Until I said it, I hadn’t realized it was true.

Days 14-16: Testing out open monitoring meditation

I was continually frustrated with not being able to keep my brain focused, until I read this analogy on Reddit

“A lot of people think they fail at mindfulness meditation, just watching the breath, because they get distracted by thoughts. In fact, being distracted and then noticing the distraction and returning to your breath is the entire point.”

So, having to bring my attention back to my breath over and over again wasn’t a problem — it was the point.

After that, I tried to instead focus on everything that was around me. This is sometimes called open monitoring meditation. Instead of focusing on my breath, I’d sit and I’d pay attention to my senses. Hear: car. Let it go. Feel: Neck tension. Let it go. Smell: Candle. Let it go.

This seemed to help me be gentler with myself. And after a couple of days, I went back to trying focused meditation.

My focus still wandered, constantly, but re-focusing was a much kinder process.

Day 17: A new technique

Three weeks into the challenge, I visited a friend whose mom does breathwork. I told her mom about my meditation challenge and she recommended a technique to me, which she called “tapping into your womb space.” She’d learned the technique at a conference from Rachael Jayne, who talks about the idea that women’s energy comes from their pelvic area (men’s, in contrast, comes from their chest.)

More:5 Simple tips for becoming a meditation teacher

The idea of “womb space” made me feel a little hippie dippie, and I wasn’t sure I liked the divide between men and women’s “power” sources (what about transgender people? What about women with hysterectomies?), but I was open to trying a new technique.

She led my friend and me through a brief meditation by imagining turning on a light directly in the bowl of our pelvic area. I couldn’t help but feel like different parts of me — my chatty, racing brain, my muted, confused feelings and my body — seemed to calm and connect into one. I started using this visualization in meditation and also in moments I was feeling particularly frantic.

Days 17–30: Still not Zen

On a small number of days, I found myself in a steady sense of focus and awareness. Most days, I would find focus for a few breaths and then my brain would run off like a restless puppy and I would have to remember to bring it back.

I also found that it was hard to convince myself that I was getting any benefit while I was doing it, but when my 20 minutes would be over and I would open my eyes, I could sense a difference between the way the world felt when I’d started. It seemed clearer but also farther away, less directly affecting me.

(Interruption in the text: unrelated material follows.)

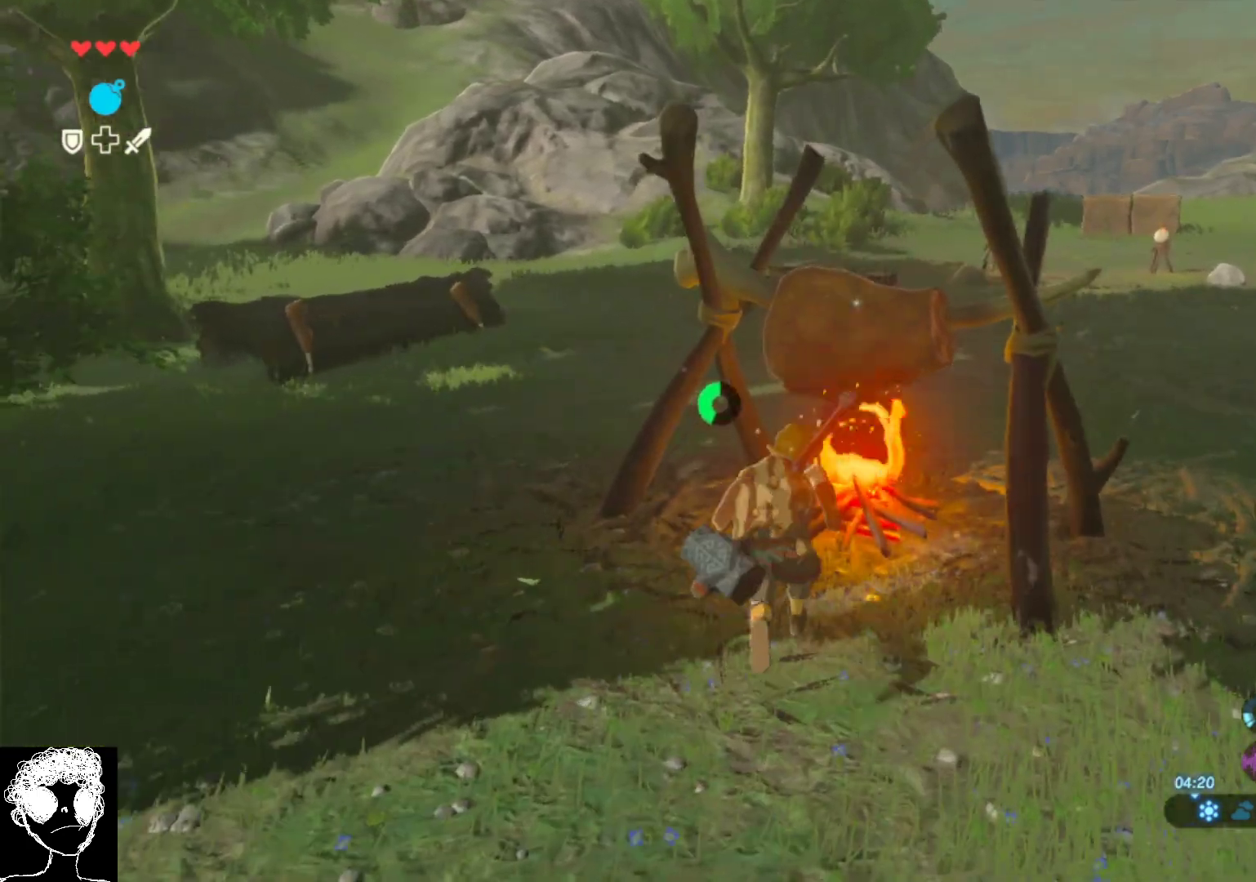
{"buttons": [], "left_stick": "down", "right_stick": "center", "events": [[117, "B", "up"], [150, "left_stick", "left"], [217, "left_stick", "down-left"], [250, "B", "down"], [350, "B", "up"], [383, "left_stick", "down"]]}
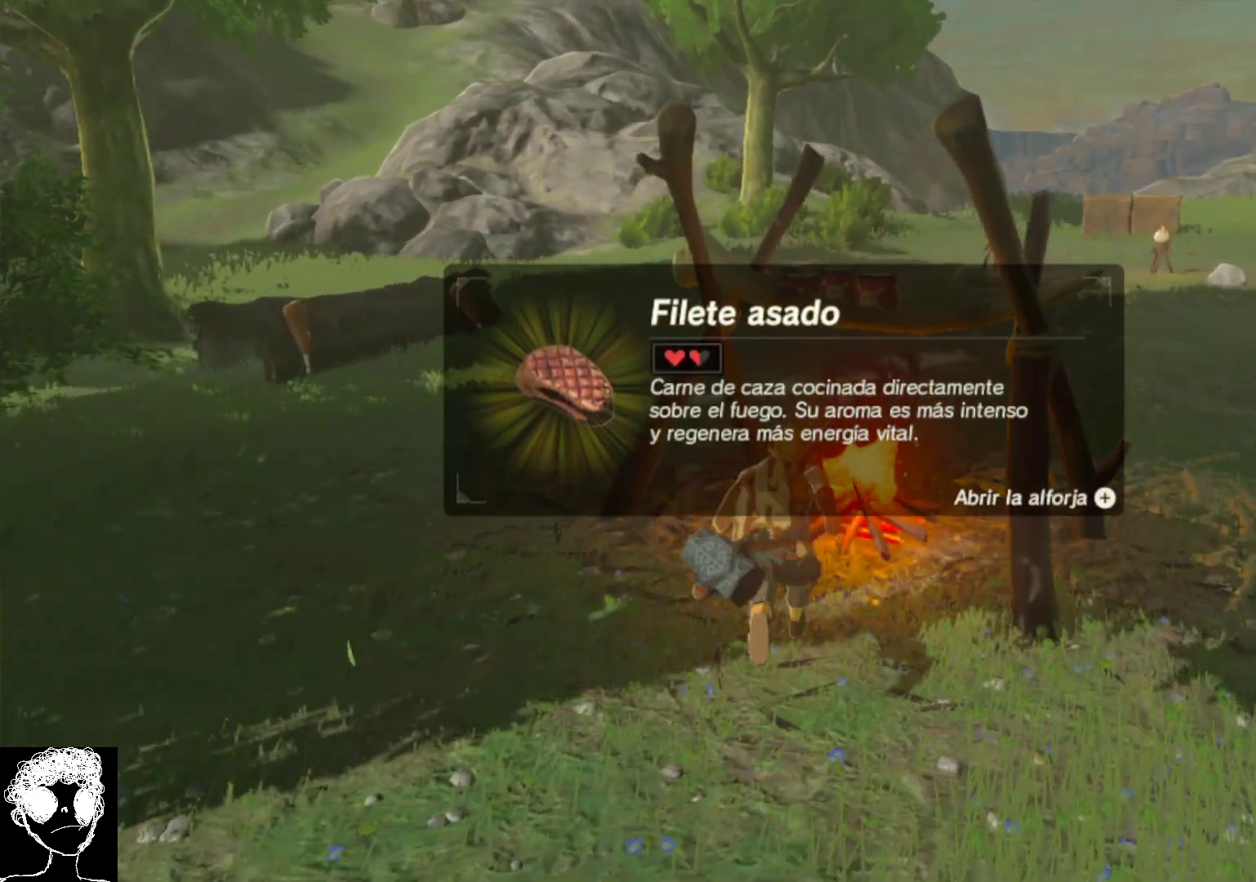
{"buttons": ["A"], "left_stick": "down-left", "right_stick": "center", "events": [[50, "A", "down"], [133, "left_stick", "center"], [183, "A", "up"], [333, "left_stick", "down-left"], [350, "A", "down"]]}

Another benefit was that when I went to yoga, I felt like it was easier to show up and be in the moment on the mat rather than running to-do lists through my head while in downward dog.

Overall impression

I thought it was really worthwhile, and I kind of wish I’d set the challenge for more than 30 days. Since the 30 days have been over, I’ve still been meditating but haven’t been as consistent with it, which is something I want to be better about. Even if I don’t feel like I’m reaching a particularly meditative state, closing my eyes and allowing my brain not to race in a million directions in itself feels really nice.

The biggest things I learned from the 30 days were:

  • Be nice to yourself when you start. It’s important to know what your goal is, but getting frustrated when your brain wanders isn’t doing you any favors.
  • Failing to focus is part of the process. Embrace it.
  • Stepping away from everything to focus only on yourself is a really wonderful gift

Someday I might even try to do two different meditation sessions a day — one in the morning and one later in the day — but, ah, baby steps.